TANNER, Alabama — Rick Maroney minds a flock of industrial robots in one of the world’s most innovative and futuristic training centers.
Maroney is a project manager at Robotics Technology Park (RTP), where workers from manufacturers such as Toyota, Honda and Navistar have come for training on the latest equipment from the world’s top industrial robot makers and automation software firms. Two sleek, modern buildings today stand on the park’s campus, with a third on the way later this year, each designed for a specific training purpose. Investment at RTP, including robotics, will top $70 million.
“This is the only facility like this in the world,” Maroney said. “We are really setting the benchmark.”
RTP represents a leap into the future for Alabama’s worker training efforts. The project is a collaboration between Alabama’s worker training agency AIDT, Calhoun Community College (located just across the street), and the world’s leading robotics companies. The purpose is to upgrade the technology skills of Alabama’s workers and prepare them for the in-demand jobs of tomorrow in fields such as advanced manufacturing.
RTP can provide training for as many as 2,000 people a year, at no charge to the companies that send them as long as they have operations in Alabama.
“This facility makes a dramatic statement about Alabama as it relates to economic development,” said Greg Canfield, secretary of the Alabama Department of Commerce.
The facility was inspired by one company’s plea for help in restarting a manufacturing line that had gone down. State leaders developed the idea for a facility that would train workers on industrial robots for use in manufacturing.
Ed Castile, executive director of AIDT, turned the idea into a reality with help from AIDT staffers including Ronnie Smith, the agency’s assistant director in North Alabama. To help develop a plan of action, Smith talked to companies in the Huntsville area and traveled to Cullman to meet with businesses there. The meetings helped identify automation skills that businesses thought were lacking in the local workforce.
Smith said an AIDT automation expert lent assistance to the project. A group took a trip to Toyota’s plant in Georgetown, Ky., to get additional ideas. Eventually, the outlines of the project took shape.
“It wasn’t a one-horse show. It was a Team Alabama show,” Smith said. “Believe me, one or two people couldn’t have done this without the help of industry. Our No. 1 mission – and we couldn’t fail – was to serve industry.”
The 60,000-square-foot Phase 1 building, called the Robotic Maintenance Training Center, opened in November 2010. In it, trainers from top industrial robots companies teach technicians how to work on automation equipment.

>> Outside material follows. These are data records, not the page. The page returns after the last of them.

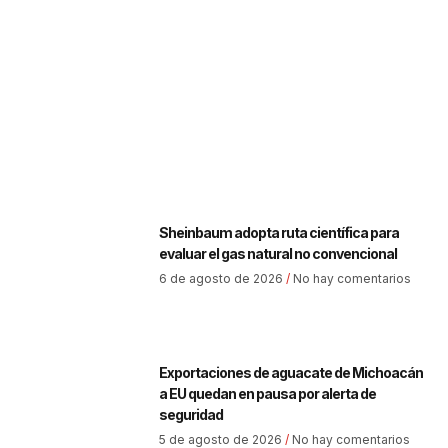
Sheinbaum adopta ruta científica para
evaluar el gas natural no convencional
6 de agosto de 2026
No hay comentarios
Exportaciones de aguacate de Michoacán
a EU quedan en pausa por alerta de
seguridad
5 de agosto de 2026
No hay comentarios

The facility houses three dozen industrial robots and features an automated welding lab and an automated manufacturing line that operates to the strains of “Sweet Home Alabama.”
The 43,000-square-foot Phase 2 building, named the Advanced Technology Research and Development Center, is home to four companies that are testing cutting-edge robotics/automation technology. The building has a test track for unmanned vehicles designed for military applications such as clearing mines and for civilian uses including first response.
Construction of the Phase 3 building, the Innovation and Entrepreneurial Center, is expected to begin this year. It is envisioned as a place where companies can build and adapt robots and automation for new uses. After RTP officials heard requests from industry, the building also will likely include a component that focuses on dispensing paints and coatings.
Today, the RTP has partnerships with the world’s leading industrial robotics companies, including Fanuc, ABB, Kuka, OTC, Cloos, Kawaski, Mitsubishi and Motoman, which place their equipment there. To assemble such a line-up of advanced robots would cost millions of dollars. And the line-up is constantly changing as companies change out the equipment for new training programs or to show off what’s new in their product line.
Every week, a new company joins the roster of those that have used the facility to train workers, Maroney says. Besides the state’s auto makers, their suppliers, including Cullman’s Rehau and Birmingham’s Kamtek, have sent team members, he said. The United Launch Alliance, which manufactures Delta and Atlas rockets in Decatur, has called on the RTP. Navistar recently installed a welding robot and will train workers there, he added. Carpenter Technology, which is building a specialized metal alloys plant in Limestone County, will train job candidates there.
“It’s not just automakers – it’s pretty much anything,” Maroney said.
RTP soon will broaden its training reach. Beginning in the spring of 2013, students from Calhoun Community College will be able to attend classes there, introducing them to a career that pays experts in the field up to six-figure annual salaries.
Also, RTP is launching a mobile unit to demonstrate robotics, making stops at high schools, community colleges and other locales.
“It will give us a chance to take our show on the road and reach teachers and students and their parents,” Maroney said. “It’s a big promotion for us, but we will be able to use it for training, too.”
Smith said the facility has drawn interest from officials in other states that would like to copy it. He said the robotics companies that have partnered with RTP tell him there is no other facility like it.
“It’s a tremendous marketing tool,” he said, “but the thing about this tool is that it get results.”